Admiral Arleigh Burke met Roberta Gorsuch, the future Mrs. Burke, at a dance at the U.S. Naval Academy in December 1920 during his second year at the Academy. The correspondence in this collection begins after this initial meeting and continues through their courtship and marriage in June 1923. After a gap of two months, the letters resume in September with Ensign Burke's assignment to USS Arizona and continue through March 1926. There is irregular correspondence during 1934, when Burke was a Lieutenant assign4d to Argonne and 1938 when he was executive officer of Craven. Regular correspondence resumes in 1943 when Commander Burke is assigned to duty in the Pacific and continues throughout his two-year tour as Commander of Destroyer Division 43, 44, 12, and 23, and as Chief of Staff assigned to First Carrier Task Force, Pacific. Corresondence from after World War II is fragmentary. There are scattered letters written during his tour of duty as Chief of Staff to the Commander, Eighth Fleet; as Chief of Staff to Commander, U.S. Atlantic Fleet; as commanding officer of USS Huntington; as Assistant to the Deputy Chief of Naval Operations; as Chief of Staff to Commander Naval Forces, Far East; as Commander, Cruiser Division 5; and as a delegate to the Military Armistice Commission in Korea.

At the end of the collection is a group of folders containing miscellaneous family correspondence. These include letters from Mrs. Burke to her family and Admiral Burke during the 1920s, letters to Mrs. Burke from friends, a commission of one of Mrs. Burke's ancestors signed by Abraham Lincoln, and a letter from Admiral Burke's mother to him in response to his announcement of his engagement.

The content of Admiral Burke's correspondence deals with both personal and professional matters and provides an intimate view of his early career. The letters from his Naval Academy years deal with events and life at the academy and include narratives of his summer midshipman's curises on Michigan and North Dakota. He wrote frequently about his thoughts concerning his future in the Navy and about the various rumors circulating at the Academy concerning the number of men in his class to receive commissions and the pay rates for Ensigns. The correspondence from his first assignment in 1923 and 1924 relates his struggle to balance his love of the Navy with his separation from Roberta due to sea duty.

The early World War II letters contain little information concerning the actions he participated in due to the censor restrictions. The letters deal primarily with his everyday routines, friends he has seen, and his reactions to news from home written to him by Mrs. Burke. By 1945, however, the censorship had loosened and he wrote more detailed letters concerning his impressions of combat and of the Japanese.

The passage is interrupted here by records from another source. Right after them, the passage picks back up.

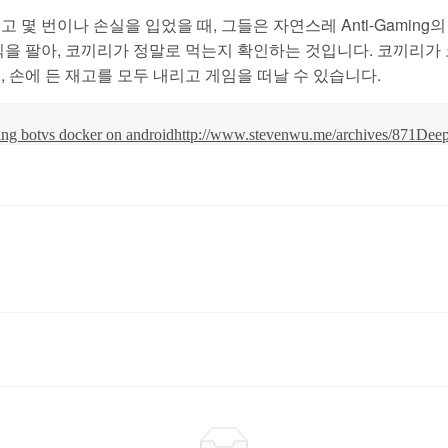
몇 번이나 손실을 입었을 때, 그들은 자연스레 Anti-Gaming
식을 팔아, 코끼리가 정말로 먹는지 확인하는 것입니다. 코끼리가
 손에 든 재고를 모두 내리고 게임을 떠날 수 있습니다.
ng botvs docker on android
http://www.stevenwu.me/archives/871
Deep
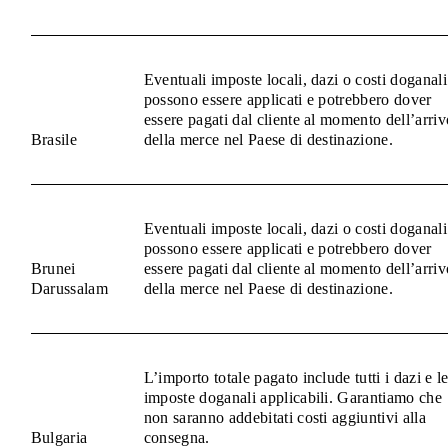
Eventuali imposte locali, dazi o costi doganali
possono essere applicati e potrebbero dover
essere pagati dal cliente al momento dell’arriv
Brasile
della merce nel Paese di destinazione.
Eventuali imposte locali, dazi o costi doganali
possono essere applicati e potrebbero dover
Brunei
essere pagati dal cliente al momento dell’arriv
Darussalam
della merce nel Paese di destinazione.
L’importo totale pagato include tutti i dazi e l
imposte doganali applicabili. Garantiamo che
non saranno addebitati costi aggiuntivi alla
Bulgaria
consegna.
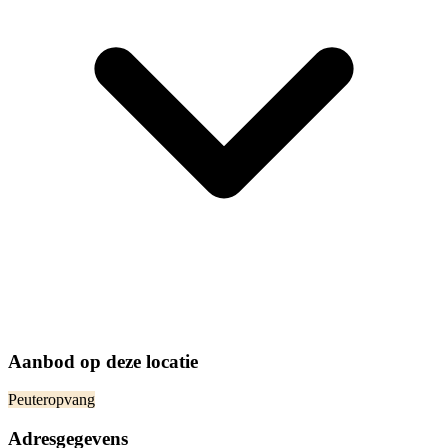
Aanbod op deze locatie
Peuteropvang
Adresgegevens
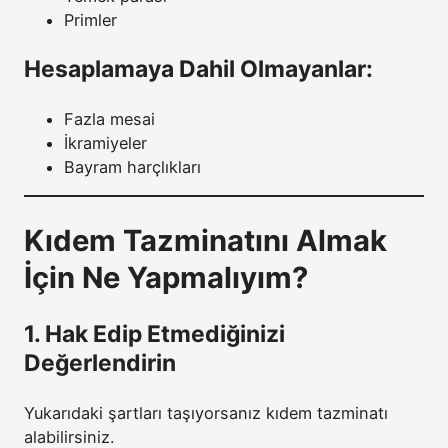
Primler
Hesaplamaya Dahil Olmayanlar:
Fazla mesai
İkramiyeler
Bayram harçlıkları
Kıdem Tazminatını Almak
İçin Ne Yapmalıyım?
1. Hak Edip Etmediğinizi
Değerlendirin
Yukarıdaki şartları taşıyorsanız kıdem tazminatı
alabilirsiniz.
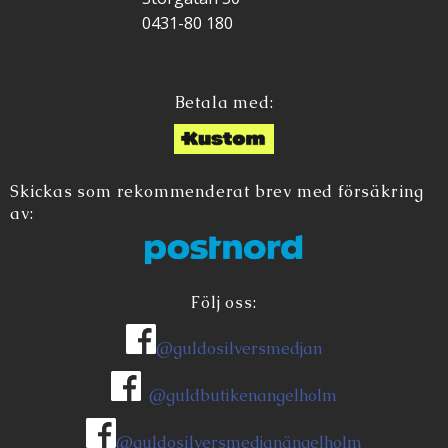
0431-80 180
Betala med:
Skickas som rekommenderat brev med försäkring
av:
Följ oss:
@guldosilversmedjan
@guldbutikenangelholm
@guldosilversmedjanängelholm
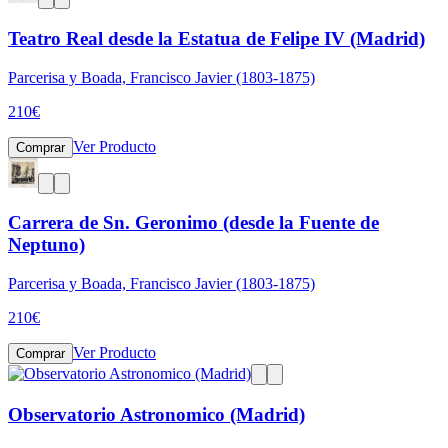
Teatro Real desde la Estatua de Felipe IV (Madrid)
Parcerisa y Boada, Francisco Javier (1803-1875)
210
€
Ver Producto
Comprar
Carrera de Sn. Geronimo (desde la Fuente de
Neptuno)
Parcerisa y Boada, Francisco Javier (1803-1875)
210
€
Ver Producto
Comprar
Observatorio Astronomico (Madrid)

The post-war letters go into some details of his work and day-to-day activities, with occasional comments on military and civilian personalities he met at various parties and official functions. He frequently described and commented on the current military situation in Korea and on his frustrations over the negotitations with the North Koreans.


Preferred Citation

This collection should be cited as Papers of Arleigh and Roberta Gorsuch Burke, Archives Branch, Naval History and Heritage Command, Washington, D.C.